Streaming Joins and Global State
Change Data Capture using a tool like Debezium became an extremely popular way to ingest data from relational databases. This approach’s biggest downside is that it provides highly normalized data streams since it essentially mirrors schemas and relations of normalized tables. In this case, joining these streams is almost necessary: your data model probably requires combining data from multiple streams/tables.
Streaming joins are easy when you can use clearly defined windows with good timestamps – for example, 1-hour window with event timestamps extracted from the message payloads.
There is just one problem with windowing – you rarely know if the interval is good enough. Sometimes you can guarantee that messages will be processed within a window (e.g. when using ingestion timestamp), but usually, you can’t. So you end up guessing and balancing between memory usage and the amount of data you don’t want to drop. Watermarks can help with handling late-arriving data, but unless you have a perfect way to construct them (better than heuristic), they’re not that different from increasing the window size.
And windowing just doesn’t work for these two use-cases:
- When you can’t tolerate data loss, but you also don’t know how late the data can arrive
- When you need to support timestamps that can be very old (e.g. from 5 years ago): you just can’t create a large enough window
These use-cases are not that rare: if you want to mirror all your operational data via CDC into a data pipeline consistently and accurately, you have to implement them.
And global state can be a perfect solution! Your streaming join becomes non-windowed, and you rely on the global per-key state for persisting and constantly updating the result of the join. So, as long as you don’t have hot keys and can scale the state linearly, it’s a very efficient and straightforward way to support the arbitrarily late-arriving data use-case.
Here’s a concrete example:
- We want to join data streams generated by Users and Orders tables (
Orders.User_id = User.ID)
- Any row in Users and Orders tables can be updated any time (and
Updated_atis going to reflect it). This is a typical business requirement: historical orders being updated, users changing their names, etc.

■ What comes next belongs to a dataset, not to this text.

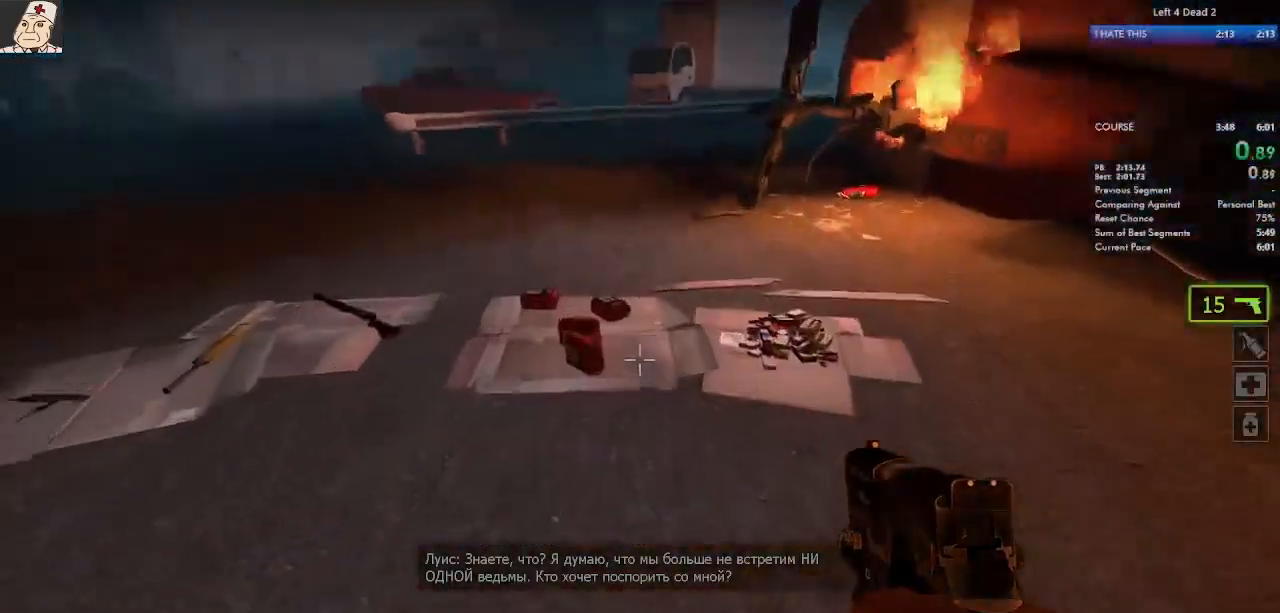
{"keys": ["a"], "mouse": [], "events": [[117, "e", "down"], [233, "e", "up"], [300, "w", "up"], [350, "e", "down"], [467, "e", "up"]]}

- The streaming join should be able to emit the denormalized result of the Users and Orders streams
As you can see, it’s impossible to come up with a specific window for this type of join. But using a non-windowed global state solves this elegantly.
Global State Support
Apache Flink provides first-class support for global state via its
KeyedStateStore globalState() method. Apache Kafka Streams has a very similar abstraction called
KeyValueStore. In both cases, you have a key-value store that supports get and update operations. In both cases, the state can be persisted in a local RocksDB database, so scaling state means scaling RocksDB state store (which can be done vertically by mounting bigger disks or horizontally by adding more workers).
Apache Beam doesn’t natively support global state, but you may get away with global window and state. However, it comes with challenges; global windowing usually has some overhead (based on my experience with Google Dataflow) compared to a global non-windowed state.
Streaming systems with global state is a powerful combination that unlocks implementation of the most complex pipelines. One of the use-cases that’s very hard to implement without the global state is arbitrarily late-arriving data in streaming joins.
Modern frameworks like Apache Flink and Apache Kafka Streams make it possible to use and scale global state effectively. Also, global state can be a cornerstone for the efficient Kappa architecture, as long as snapshotting and passing state between pipelines is operationally viable.